10.12.2012 Arbeits- und Sozialrecht

OGH: Invaliditätspension – zur Frage, ob die im Rahmen einer AMFG-Maßnahme erworbenen Beitragszeiten als qualifizierte Beschäftigung iSd § 255 Abs 1 und 2 ASVG zu qualifizieren sind, wenn der Versicherte während dieses Zeitraums eine Tätigkeit in seinem bereits zuvor erlernten Beruf ausgeübt hat

Schulungszeiten nach dem AMFG sind (zwar) Beitragsmonate der Pflichtversicherung nach dem ASVG, jedoch nicht Zeiten einer qualifizierten Beschäftigung iSd § 255 Abs 1 und 2 ASVG


Schlagworte: Pensionsversicherung, Invaliditätspension, Umschulung im Rahmen des AMFG keine qualifizierte Beschäftigung
Gesetze:

§ 255 ASVG, § 254 ASVG, AMFG

GZ 10 ObS 105/12g, 02.10.2012

 

OGH: Invalidität iSd § 255 Abs 1 ASVG liegt dann vor, wenn ein Versicherter überwiegend in erlernten (angelernten) Berufen tätig war und seine Arbeitsfähigkeit infolge seines körperlichen oder geistigen Zustands auf weniger als die Hälfte derjenigen eines körperlich und geistig gesunden Versicherten von ähnlicher Ausbildung und gleichwertigen Kenntnissen und Fähigkeiten in jedem dieser Berufe herabgesunken ist.
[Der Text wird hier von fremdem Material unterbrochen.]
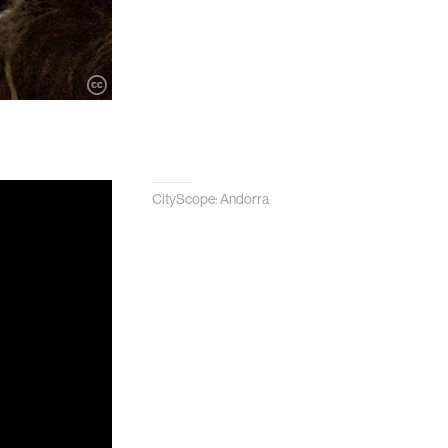
CityScope: Andorra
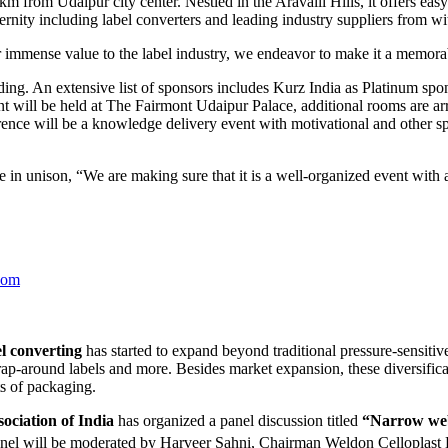
 from Udaipur city center. Nestled in the Aravalli Hills, it offers easy 
ernity including label converters and leading industry suppliers from w
immense value to the label industry, we endeavor to make it a memora
g. An extensive list of sponsors includes Kurz India as Platinum spo
 will be held at The Fairmont Udaipur Palace, additional rooms are arr
erence will be a knowledge delivery event with motivational and other sp
n unison, “We are making sure that it is a well-organized event with a
com
l converting
has started to expand beyond traditional pressure-sensitiv
wrap-around labels and more. Besides market expansion, these diversific
ts of packaging.
ociation of India
has organized a panel discussion titled
“Narrow web 
nel will be moderated by Harveer Sahni, Chairman Weldon Celloplast 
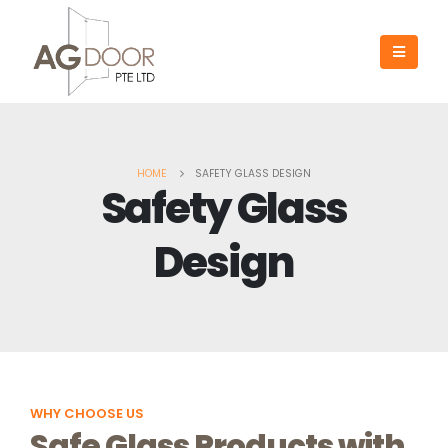
HOME
SAFETY GLASS DESIGN
Safety Glass
Design
WHY CHOOSE US
Safe Glass Products with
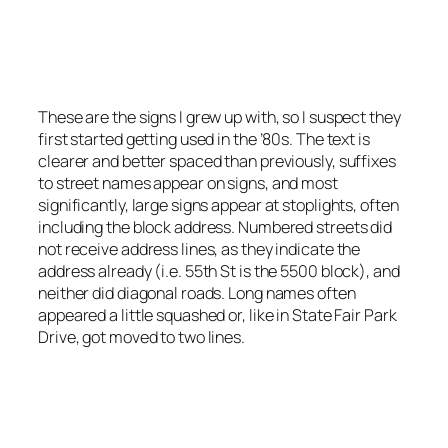
Small signs even used at major intersections.
Photo by Stretch Longfellow 2020
These are the signs I grew up with, so I suspect they
first started getting used in the ’80s. The text is
clearer and better spaced than previously, suffixes
to street names appear on signs, and most
significantly, large signs appear at stoplights, often
including the block address. Numbered streets did
not receive address lines, as they indicate the
address already (i.e. 55th St is the 5500 block), and
neither did diagonal roads. Long names often
appeared a little squashed or, like in State Fair Park
Drive, got moved to two lines.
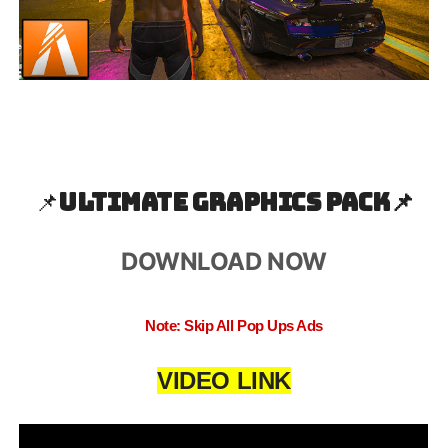
📌
Ultimate Graphics Pack📌
DOWNLOAD NOW
Note: Skip All Pop Ups Ads
VIDEO LINK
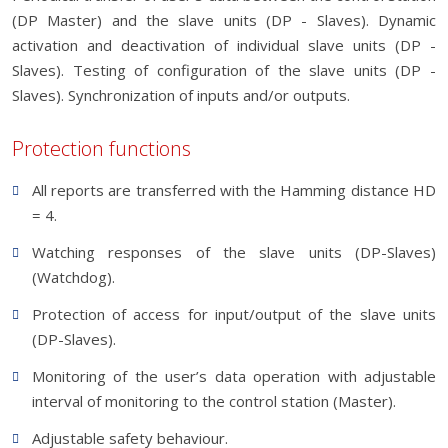
(DP Master) and the slave units (DP - Slaves). Dynamic
activation and deactivation of individual slave units (DP -
Slaves). Testing of configuration of the slave units (DP -
Slaves). Synchronization of inputs and/or outputs.
Protection functions
All reports are transferred with the Hamming distance HD
= 4.
Watching responses of the slave units (DP-Slaves)
(Watchdog).
Protection of access for input/output of the slave units
(DP-Slaves).
Monitoring of the user’s data operation with adjustable
interval of monitoring to the control station (Master).
Adjustable safety behaviour.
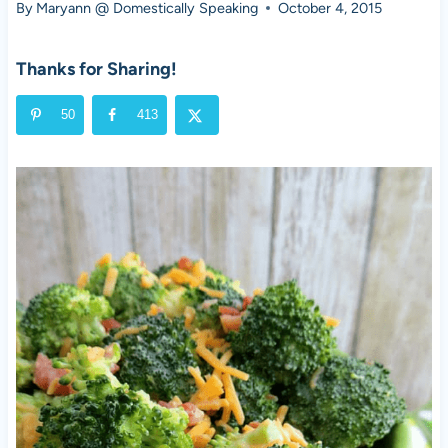
By
Maryann @ Domestically Speaking
October 4, 2015
Thanks for Sharing!
50
413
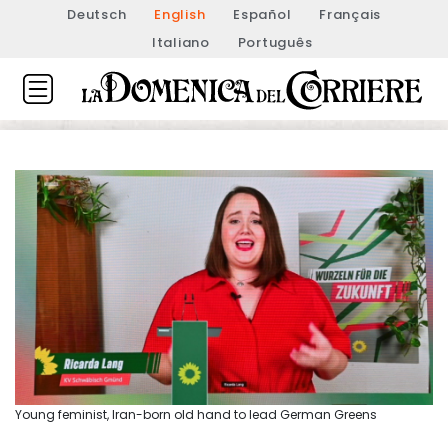
Deutsch
English
Español
Français
Italiano
Português
Young feminist, Iran-born old hand to lead German Greens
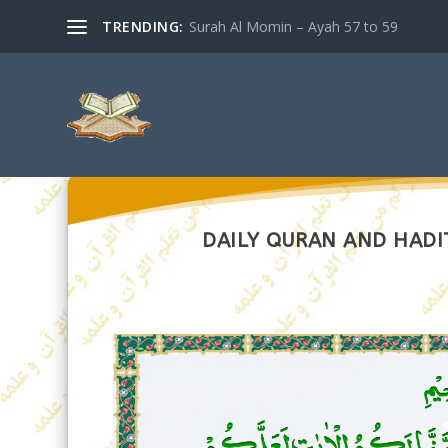
TRENDING:
Surah Al Momin – Ayah 57 to 59
DAILY QURAN AND HADI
Als überwiegend iSd Abs 1 gelten solche erlernten (angelernten) Berufstätigkeiten, wenn sie in mehr als der Hälfte der Beitragsmonate nach dem ASVG während der letzten 15 Jahre vor dem Stichtag ausgeübt wurden (§ 255 Abs 2 Satz 2 ASVG in der hier noch anzuwendenden Fassung vor dem Inkrafttreten des BudgetbegleitG 2011, BGBl I 2010/111).

 

Der Versicherte genießt somit nach § 255 Abs 1 ASVG nur dann Berufsschutz, wenn er in mehr als der Hälfte der Beitragsmonate während der letzten 15 Jahre vor dem Stichtag in einem erlernten Beruf tätig war. Wer einen Beruf erlernt, diesen aber im Beobachtungszeitraum nicht oder nicht überwiegend ausgeübt hat, genießt daher keinen Berufsschutz. Der Gesetzgeber billigt die privilegierende Wirkung des Berufsschutzes somit nur dann zu, wenn der Versicherte die erworbenen qualifizierten Kenntnisse und Fähigkeiten auch in der Praxis anwendet. Der Berufsschutz kann daher etwa dann verloren gehen, wenn der Versicherte seinen erlernten Beruf aus gesundheitlichen Gründen (zB als Folge eines Arbeitsunfalls) aufgeben musste und anschließend längere Zeit nichtqualifizierte Arbeit geleistet hat. Da § 255 Abs 1 und 2 ASVG auf das „Tätigsein“ bzw das „Ausüben einer Tätigkeit“ abstellt, sind auch Zeiten der freiwilligen Versicherung bei der Frage, ob ein Beruf überwiegend ausgeübt wurde, als Beitragszeiten mitzuberücksichtigen; sie sind jedoch nicht als „qualifizierte“ Zeiten anzurechnen.

 

Ebenso sind nach stRsp auch Schulungszeiten nach dem AMFG (zwar) Beitragsmonate der Pflichtversicherung nach dem ASVG, jedoch nicht Zeiten einer qualifizierten Beschäftigung iSd § 255 Abs 1 und 2 ASVG.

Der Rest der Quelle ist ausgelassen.